D'autres s'en seraient contentés, mais pour le jeune Leeroy, les horizons étaient trop limités. À l'hiver 1953, il part rejoindre d'autres membres de sa famille déjà installés à Montréal. À son arrivée, la communauté trinidadienne était encore très petite - quelques marins, aventuriers et domestiques vivaient dans le quartier de la Petite-Bourgogne. Avec l'élimination des quotas raciaux au Canada en 1962, cette immigration prendra de la vigueur, avant de connaître un boom autour de l'Expo 67, avec l'arrivée successive d'universitaires, de femmes de ménage et d'acteurs culturels. À titre de pionnier du Montréal caribéen, Leeroy Edwards ouvrait chaque année le défilé de la Carifête, un mandat qu'il s'était lui-même attribué sans vergogne, mais avec le sourire.

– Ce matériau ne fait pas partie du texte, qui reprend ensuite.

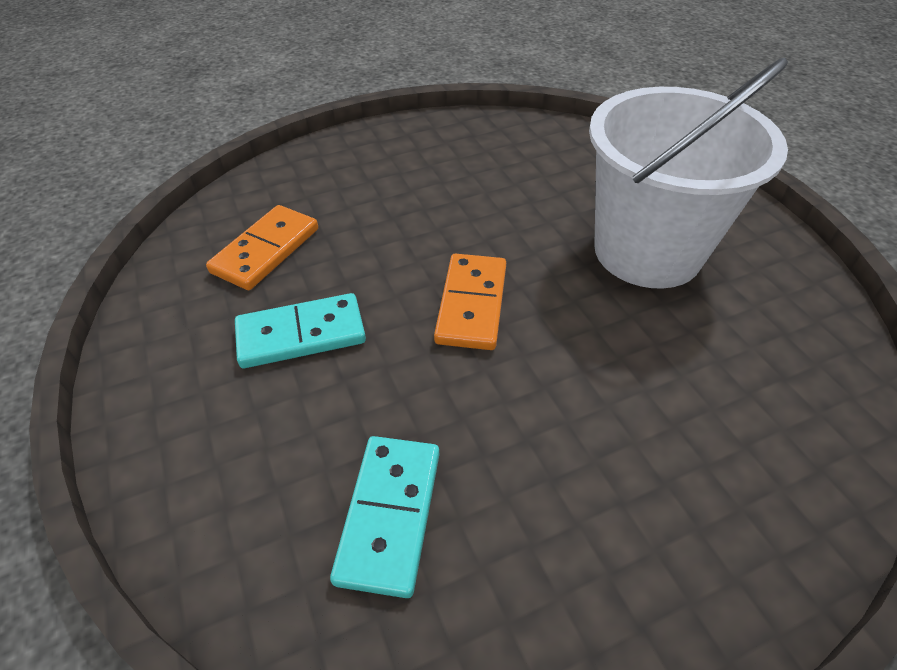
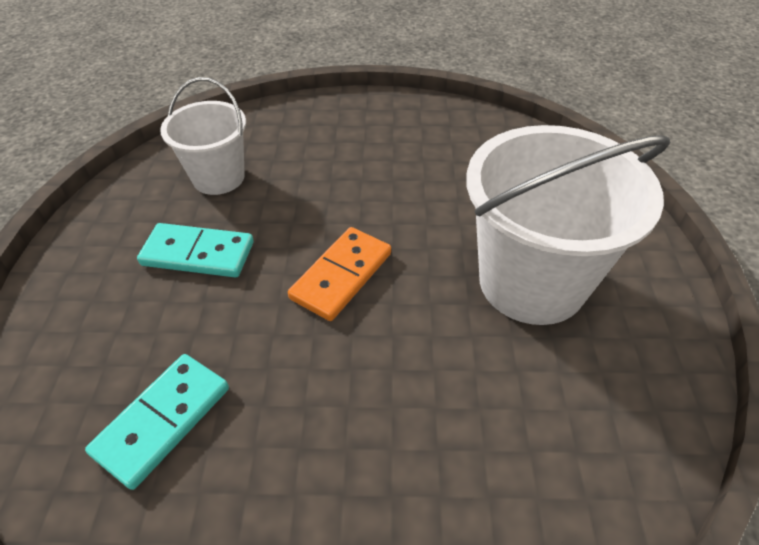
camera: 25 degrees right, 0 degrees up
orange domino [206,205,318,290] -> white bucket [160,77,246,195]

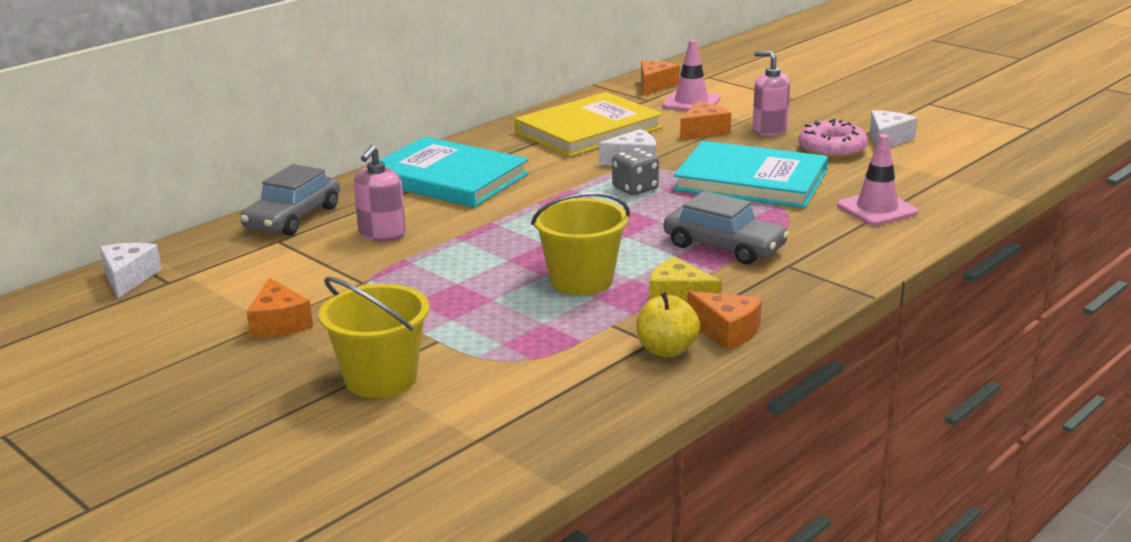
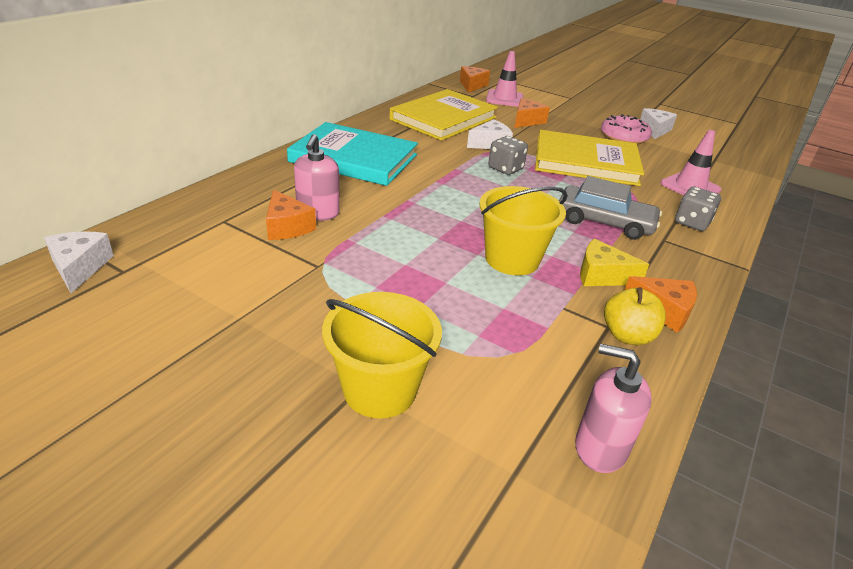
camera: 15 degrees left, 10 degrees up
grey car [240,164,340,236] -> none
orange cheese [246,278,313,338] -> orange cheese moved to [266,190,316,240]
turquoise book [673,141,828,208] -> yellow book [535,130,644,186]
pink soap dispenser [753,51,790,136] -> pink soap dispenser moved to [575,344,652,473]
none -> grey dice [675,186,721,231]

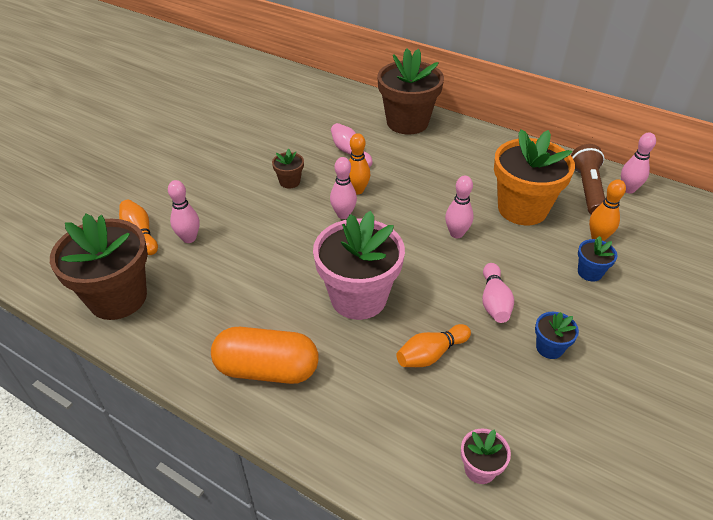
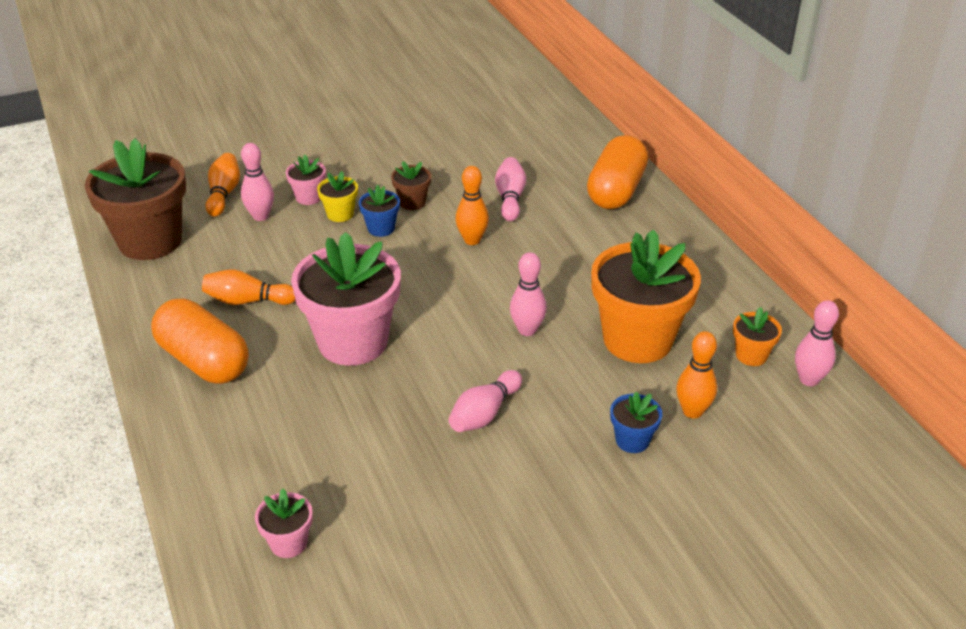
camera: 35 degrees right, 5 degrees down
pink bowling pin [330,157,357,219] -> none
brown flower pot [377,48,444,135] -> orange capsule [587,135,648,209]
orange bowling pin [396,324,471,367] -> orange bowling pin moved to [202,269,295,305]
blue flower pot [535,312,579,359] -> blue flower pot moved to [359,185,400,237]
brown flashlight [571,144,605,215] -> orange flower pot [733,307,782,366]
none -> pink flower pot [286,155,326,205]
none -> yellow flower pot [317,171,358,222]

«Nous avons perdu une icône de notre communauté», dit tout simplement Henry Antoine, organisateur de la Carifête.

Un monde, une chambre

Grand voyageur, le «joyeux troubadour» aurait parcouru trois fois la circonférence de la Terre. Mais il a toujours dit qu'il mourrait chez lui, dans sa petite chambre de la rue Coursol, entouré de ses livres, journaux, trophées, médailles et costumes incroyables, de sa collection de drapeaux, de ses vieux téléphones à cadran (non fonctionnels!), de sa radio et de ses nombreux sacs de photos, prises au fil des ans avec diverses personnalités des mondes communautaire et politique. Esprit libre, il ne s'était jamais marié, mais affirmait avoir 10 enfants adoptifs, des jeunes issus de milieux défavorisés, qu'il parrainait à sa façon.

Selon sa famille, Leeroy Edwards n'avait pas vu de médecin depuis 30 ans, arguant qu'il se connaissait mieux que personne. Sa bonne humeur contagieuse lui a sans doute permis de rester en santé plus longtemps. Raison de plus pour regretter son départ, comme en a témoigné ce couple de jeunes voisins venu lui rendre hommage cette semaine au salon funéraire: «On vivait de l'autre côté de la rue. On va beaucoup s'ennuyer de lui.»

Leeroy Edwards a été enterré hier au cimetière Notre-Dame-des-Neiges.